| SUPPLIED MATERIAL |
◆ ◆ ◆ ◆

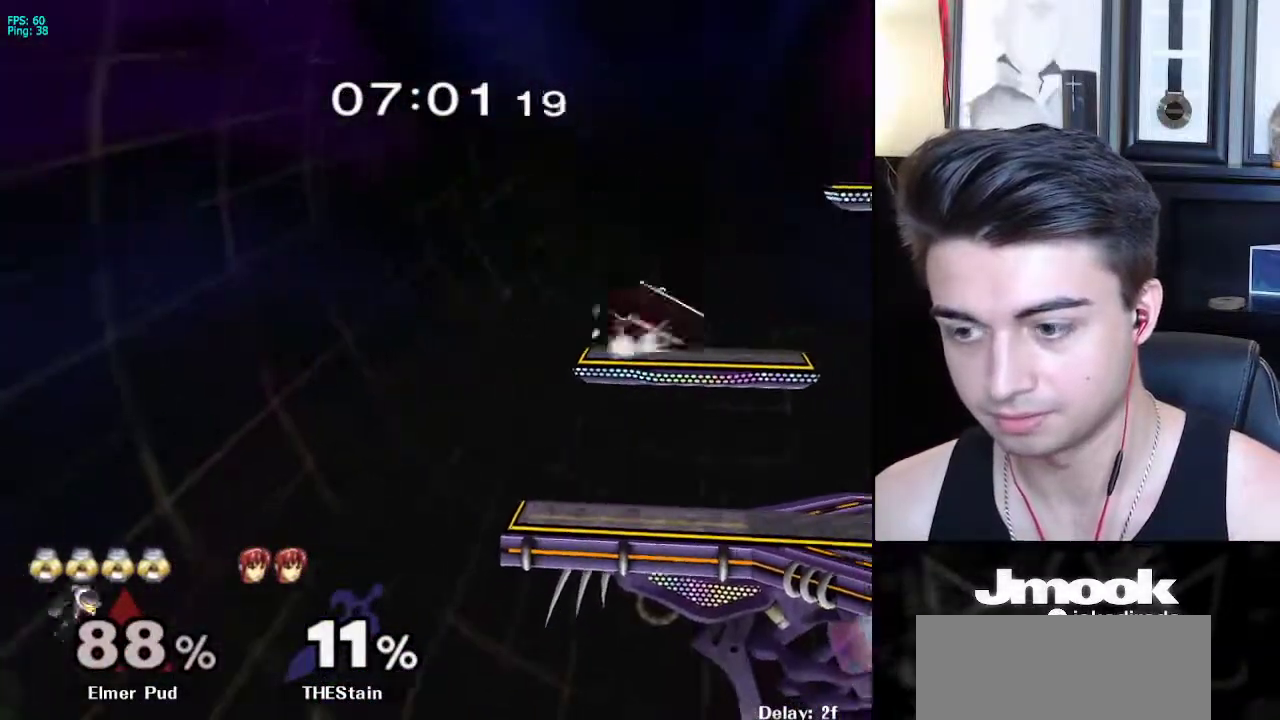
{"buttons": ["B"], "left_stick": "right", "right_stick": "center", "events": [[33, "B", "down"], [183, "left_stick", "right"]]}
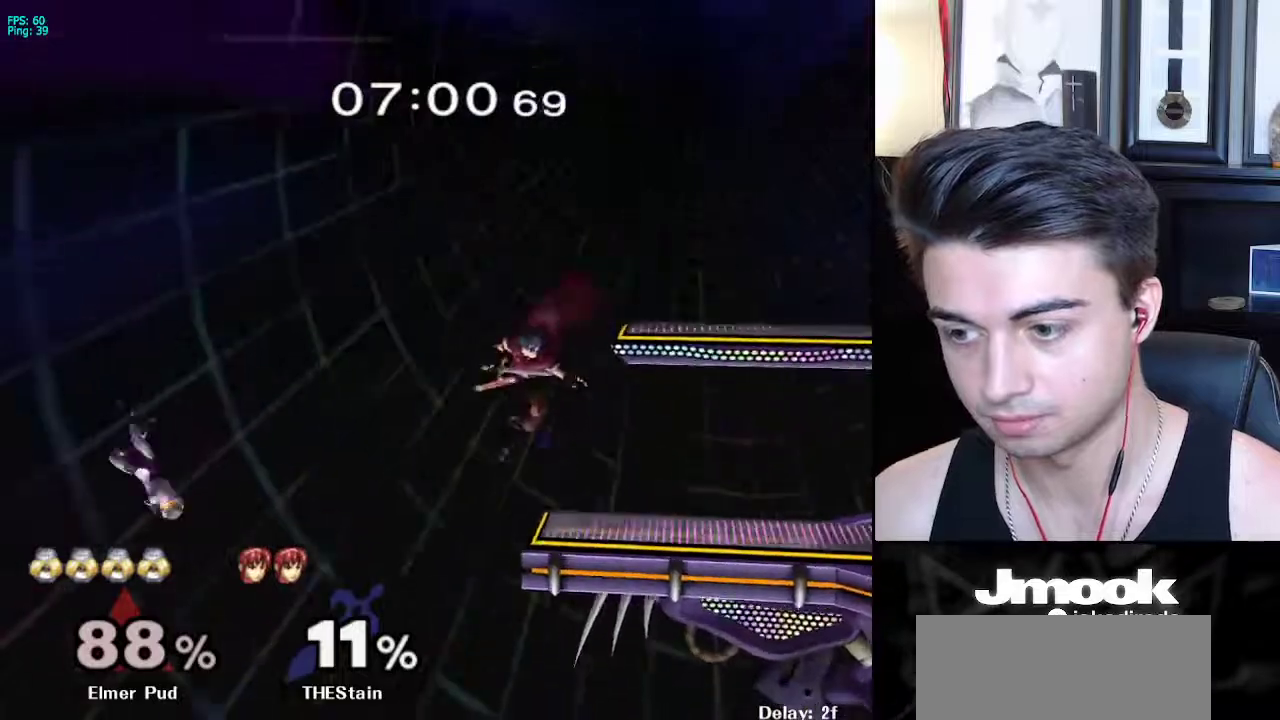
{"buttons": ["B"], "left_stick": "right", "right_stick": "center", "events": []}
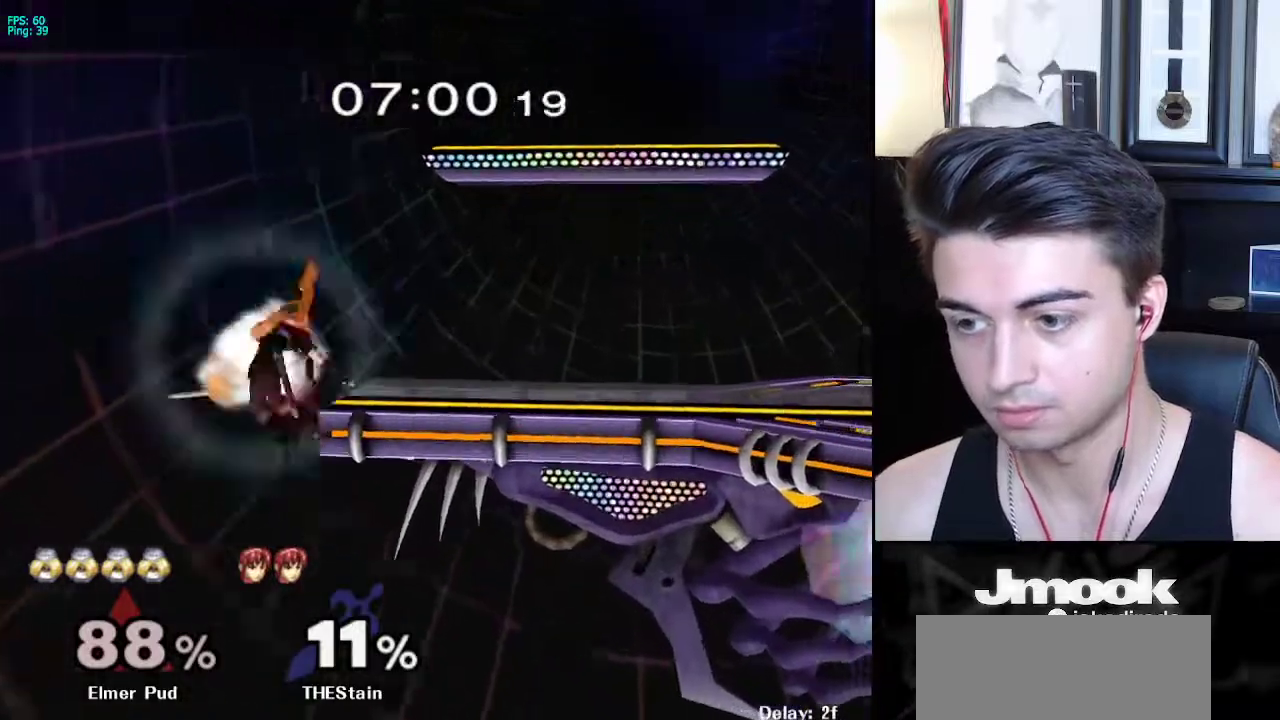
{"buttons": [], "left_stick": "right", "right_stick": "center", "events": [[433, "B", "up"]]}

◆ ◆ ◆ ◆

| ACTIVITY |
An exact copy of the data is required, with the pictures excluded.

| RESPONSE |
{"buttons": ["B"], "left_stick": "right", "right_stick": "center", "events": [[33, "B", "down"], [183, "left_stick", "right"]]}
{"buttons": ["B"], "left_stick": "right", "right_stick": "center", "events": []}
{"buttons": [], "left_stick": "right", "right_stick": "center", "events": [[433, "B", "up"]]}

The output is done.